● **Task statement**:
Please transcribe the listing that follows exactly; images are to be excluded.

● **Material to process**:
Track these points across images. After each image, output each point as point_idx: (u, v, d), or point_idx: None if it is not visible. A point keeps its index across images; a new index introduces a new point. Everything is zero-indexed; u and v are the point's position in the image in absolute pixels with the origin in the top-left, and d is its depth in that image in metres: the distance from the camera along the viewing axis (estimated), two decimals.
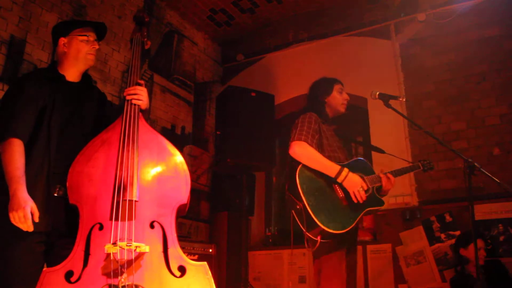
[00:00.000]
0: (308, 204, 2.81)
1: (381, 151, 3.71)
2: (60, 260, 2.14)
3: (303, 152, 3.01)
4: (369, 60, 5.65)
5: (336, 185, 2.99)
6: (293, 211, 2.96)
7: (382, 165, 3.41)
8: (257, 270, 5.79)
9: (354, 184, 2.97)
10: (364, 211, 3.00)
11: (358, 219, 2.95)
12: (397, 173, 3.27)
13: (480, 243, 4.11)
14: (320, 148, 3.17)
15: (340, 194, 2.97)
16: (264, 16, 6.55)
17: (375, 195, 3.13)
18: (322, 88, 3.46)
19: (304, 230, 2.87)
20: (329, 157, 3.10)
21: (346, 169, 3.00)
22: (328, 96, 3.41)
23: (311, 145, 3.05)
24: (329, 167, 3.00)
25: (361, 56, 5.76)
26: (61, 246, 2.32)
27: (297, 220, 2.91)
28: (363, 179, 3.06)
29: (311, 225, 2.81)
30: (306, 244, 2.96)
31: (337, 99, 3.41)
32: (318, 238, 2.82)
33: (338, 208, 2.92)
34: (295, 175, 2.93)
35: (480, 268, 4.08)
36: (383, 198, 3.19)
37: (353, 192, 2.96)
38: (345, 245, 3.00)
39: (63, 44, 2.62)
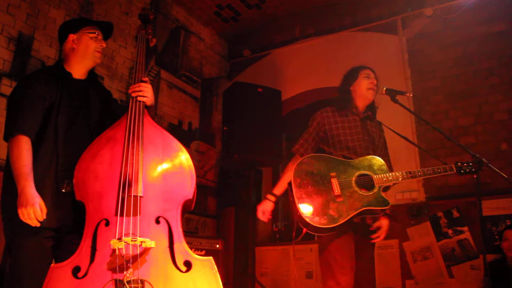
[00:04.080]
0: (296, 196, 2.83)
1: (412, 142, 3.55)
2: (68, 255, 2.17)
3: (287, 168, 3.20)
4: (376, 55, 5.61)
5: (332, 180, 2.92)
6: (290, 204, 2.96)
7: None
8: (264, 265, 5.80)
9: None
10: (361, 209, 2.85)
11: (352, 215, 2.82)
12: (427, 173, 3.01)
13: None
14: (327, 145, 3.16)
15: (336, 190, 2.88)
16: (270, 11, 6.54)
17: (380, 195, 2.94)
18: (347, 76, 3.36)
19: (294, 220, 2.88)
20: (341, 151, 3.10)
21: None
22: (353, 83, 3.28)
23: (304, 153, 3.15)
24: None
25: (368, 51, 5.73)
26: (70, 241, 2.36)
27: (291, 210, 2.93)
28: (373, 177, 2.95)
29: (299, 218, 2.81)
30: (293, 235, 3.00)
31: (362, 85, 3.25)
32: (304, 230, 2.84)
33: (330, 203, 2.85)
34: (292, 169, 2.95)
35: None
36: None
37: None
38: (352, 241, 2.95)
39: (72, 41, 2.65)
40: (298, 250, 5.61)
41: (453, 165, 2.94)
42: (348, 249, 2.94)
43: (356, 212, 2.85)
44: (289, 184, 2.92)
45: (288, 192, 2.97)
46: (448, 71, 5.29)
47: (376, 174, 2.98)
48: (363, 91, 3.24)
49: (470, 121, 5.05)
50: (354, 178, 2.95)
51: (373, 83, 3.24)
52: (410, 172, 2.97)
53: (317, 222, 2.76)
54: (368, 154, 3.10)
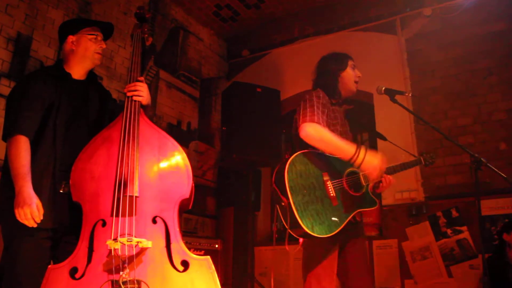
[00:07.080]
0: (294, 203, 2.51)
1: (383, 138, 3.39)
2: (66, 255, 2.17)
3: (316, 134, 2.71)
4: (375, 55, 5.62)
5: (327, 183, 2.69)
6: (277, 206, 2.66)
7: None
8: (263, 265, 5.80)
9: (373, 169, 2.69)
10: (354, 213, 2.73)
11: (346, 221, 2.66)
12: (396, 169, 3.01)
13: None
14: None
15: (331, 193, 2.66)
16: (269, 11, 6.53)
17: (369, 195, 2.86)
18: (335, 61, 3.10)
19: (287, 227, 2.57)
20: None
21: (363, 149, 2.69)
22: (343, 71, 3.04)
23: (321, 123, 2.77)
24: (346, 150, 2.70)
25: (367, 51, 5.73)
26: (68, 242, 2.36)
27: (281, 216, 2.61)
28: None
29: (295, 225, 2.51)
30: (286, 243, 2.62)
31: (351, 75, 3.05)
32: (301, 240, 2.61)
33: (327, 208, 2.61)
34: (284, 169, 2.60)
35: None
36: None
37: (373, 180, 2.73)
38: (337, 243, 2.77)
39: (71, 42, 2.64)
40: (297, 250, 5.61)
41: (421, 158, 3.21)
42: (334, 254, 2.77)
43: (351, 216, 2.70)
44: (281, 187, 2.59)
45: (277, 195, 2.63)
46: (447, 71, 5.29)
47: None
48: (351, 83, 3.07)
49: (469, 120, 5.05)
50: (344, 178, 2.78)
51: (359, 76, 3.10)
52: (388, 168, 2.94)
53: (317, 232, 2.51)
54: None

● **Output for this exercise**:
Track these points across images. After each image, output each point as point_idx: (u, v, d), or point_idx: None if it is not visible. A point keeps its index across images; a new index introduces a new point. Everything is zero-indexed; u and v are the point's position in the image in absolute pixels with the origin in the top-left, and d is its depth in that image in metres: the distance from the camera along the viewing axis (estimated), two decimals.
[00:00.000]
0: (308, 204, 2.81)
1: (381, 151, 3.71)
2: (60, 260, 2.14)
3: (303, 152, 3.01)
4: (369, 60, 5.65)
5: (336, 185, 2.99)
6: (293, 211, 2.96)
7: (382, 165, 3.41)
8: (257, 270, 5.79)
9: (354, 184, 2.97)
10: (364, 211, 3.00)
11: (358, 219, 2.95)
12: (397, 173, 3.27)
13: (480, 243, 4.11)
14: (320, 148, 3.17)
15: (340, 194, 2.97)
16: (264, 16, 6.55)
17: (375, 195, 3.13)
18: (322, 88, 3.46)
19: (304, 230, 2.87)
20: (329, 157, 3.10)
21: (346, 169, 3.00)
22: (328, 96, 3.41)
23: (311, 145, 3.05)
24: (329, 167, 3.00)
25: (361, 56, 5.76)
26: (61, 246, 2.32)
27: (297, 220, 2.91)
28: (363, 179, 3.06)
29: (311, 225, 2.81)
30: (306, 244, 2.96)
31: (337, 99, 3.41)
32: (318, 238, 2.82)
33: (338, 208, 2.92)
34: (295, 175, 2.93)
35: (480, 268, 4.08)
36: (383, 198, 3.19)
37: (353, 192, 2.96)
38: (345, 245, 3.00)
39: (63, 44, 2.62)
[00:04.080]
0: (296, 196, 2.83)
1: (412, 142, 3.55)
2: (68, 255, 2.17)
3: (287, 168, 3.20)
4: (376, 55, 5.61)
5: (332, 180, 2.92)
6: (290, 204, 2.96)
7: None
8: (264, 265, 5.80)
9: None
10: (361, 209, 2.85)
11: (352, 215, 2.82)
12: (427, 173, 3.01)
13: None
14: (327, 145, 3.16)
15: (336, 190, 2.88)
16: (270, 11, 6.54)
17: (380, 195, 2.94)
18: (347, 76, 3.36)
19: (294, 220, 2.88)
20: (341, 151, 3.10)
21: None
22: (353, 83, 3.28)
23: (304, 153, 3.15)
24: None
25: (368, 51, 5.73)
26: (70, 241, 2.36)
27: (291, 210, 2.93)
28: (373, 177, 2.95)
29: (299, 218, 2.81)
30: (293, 235, 3.00)
31: (362, 85, 3.25)
32: (304, 230, 2.84)
33: (330, 203, 2.85)
34: (292, 169, 2.95)
35: None
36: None
37: None
38: (352, 241, 2.95)
39: (72, 41, 2.65)
40: (298, 250, 5.61)
41: (453, 165, 2.94)
42: (348, 249, 2.94)
43: (356, 212, 2.85)
44: (289, 184, 2.92)
45: (288, 192, 2.97)
46: (448, 71, 5.29)
47: (376, 174, 2.98)
48: (363, 91, 3.24)
49: (470, 121, 5.05)
50: (354, 178, 2.95)
51: (373, 83, 3.24)
52: (410, 172, 2.97)
53: (317, 222, 2.76)
54: (368, 154, 3.10)
[00:07.080]
0: (294, 203, 2.51)
1: (383, 138, 3.39)
2: (66, 255, 2.17)
3: (316, 134, 2.71)
4: (375, 55, 5.62)
5: (327, 183, 2.69)
6: (277, 206, 2.66)
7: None
8: (263, 265, 5.80)
9: (373, 169, 2.69)
10: (354, 213, 2.73)
11: (346, 221, 2.66)
12: (396, 169, 3.01)
13: None
14: None
15: (331, 193, 2.66)
16: (269, 11, 6.53)
17: (369, 195, 2.86)
18: (335, 61, 3.10)
19: (287, 227, 2.57)
20: None
21: (363, 149, 2.69)
22: (343, 71, 3.04)
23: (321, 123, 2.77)
24: (346, 150, 2.70)
25: (367, 51, 5.73)
26: (68, 242, 2.36)
27: (281, 216, 2.61)
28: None
29: (295, 225, 2.51)
30: (286, 243, 2.62)
31: (351, 75, 3.05)
32: (301, 240, 2.61)
33: (327, 208, 2.61)
34: (284, 169, 2.60)
35: None
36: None
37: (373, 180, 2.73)
38: (337, 243, 2.77)
39: (71, 42, 2.64)
40: (297, 250, 5.61)
41: (421, 158, 3.21)
42: (334, 254, 2.77)
43: (351, 216, 2.70)
44: (281, 187, 2.59)
45: (277, 195, 2.63)
46: (447, 71, 5.29)
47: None
48: (351, 83, 3.07)
49: (469, 120, 5.05)
50: (344, 178, 2.78)
51: (359, 76, 3.10)
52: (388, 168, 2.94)
53: (317, 232, 2.51)
54: None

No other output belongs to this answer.